In December of last year, a research team at the University of Texas at Austin reported that large volumes of rare earth elements could be extracted from toxic coal waste. Their analysis suggested that coal ash produced by power plants across the United States may contain as much as 11 million tons of rare earth elements—roughly eight times the country’s known reserves. Although the concentration of rare earths in coal ash is relatively low, the researchers noted that the U.S. generates nearly 70 million tons of coal ash annually, providing meaningful supply potential.

Technologies that recover neodymium, praseodymium, terbium, dysprosium, and other rare metals from discarded electronics are also gaining traction in the United States. Recycling companies now extract key metals not only from computers, laptops, smartphones, and servers, but also from spent electric-vehicle batteries and decommissioned wind and solar equipment. According to IBISWorld, the U.S. electronic-waste recycling industry generated $28.1 billion in revenue last year and continues to grow at an annual rate of about 8%.

Tensions between the U.S. and China may accelerate research

Analysts expect competition in rare-earth technologies to intensify. Signs of change are emerging in a supply chain long centered on China. According to the International Energy Agency, China accounts for roughly 70% of global rare-earth mining. It also controls about 90% of refining and separation capacity, and 93% of the permanent-magnet manufacturing market.

Many trace China’s dominance to years of U.S. inaction. In the mid-1990s, the Committee on Foreign Investment in the United States approved General Motors’ sale of Magnequench—a rare-earth magnet producer in Indiana—to Chinese buyers. Magnequench supplied magnets for computer hard-drive systems and military guidance technology. Although the buyers promised to keep the plant in Indiana, it was fully shut down a few years later. The equipment and production lines were moved to China. In 2005, the U.S.–China Economic and Security Review Commission warned that the transaction had helped China tighten its grip on the rare-earth market, but no corrective measures followed.

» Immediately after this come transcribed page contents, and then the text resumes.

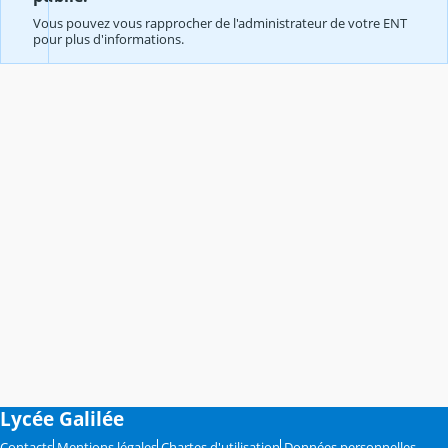
Vous pouvez vous rapprocher de l'administrateur de votre ENT
pour plus d'informations.
Lycée Galilée
Contacts
Mentions légales
Chartes d'utilisation
Données personnelles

The lack of support for the Mountain Pass mine is also viewed as a major misstep. The United States was the world’s top rare-earth producer through the late 20th century, led by the Mountain Pass mine in California, which opened in 1952. But stricter environmental regulations and the absence of industrial policy support forced a shutdown in 2002. When mining resumed in 2012, the U.S. processing industry had already collapsed, leaving the country reliant on China to process its own ore.

Washington is now trying to correct course. The government is making large investments in domestic rare-earth companies and strengthening partnerships with countries that have resources or processing capabilities. U.S. Treasury Secretary Scott Besant said in an interview with the Financial Times last month that the United States could secure alternative supply sources within the next 12–24 months.

Still, many experts doubt the U.S. can reach self-sufficiency anytime soon. Tim Fuco, director for commodities at Eurasia Group, called Washington’s timeline “naive or overstated,” arguing that the United States lacks a realistic pathway to build an independent supply chain within one to two years. David Merriman, research director at Project Blue, which tracks the rare-earth and magnet markets, also noted that ending reliance on Chinese rare-earths within 24 months is “extremely ambitious,” requiring massive investment, permits, and workforce development.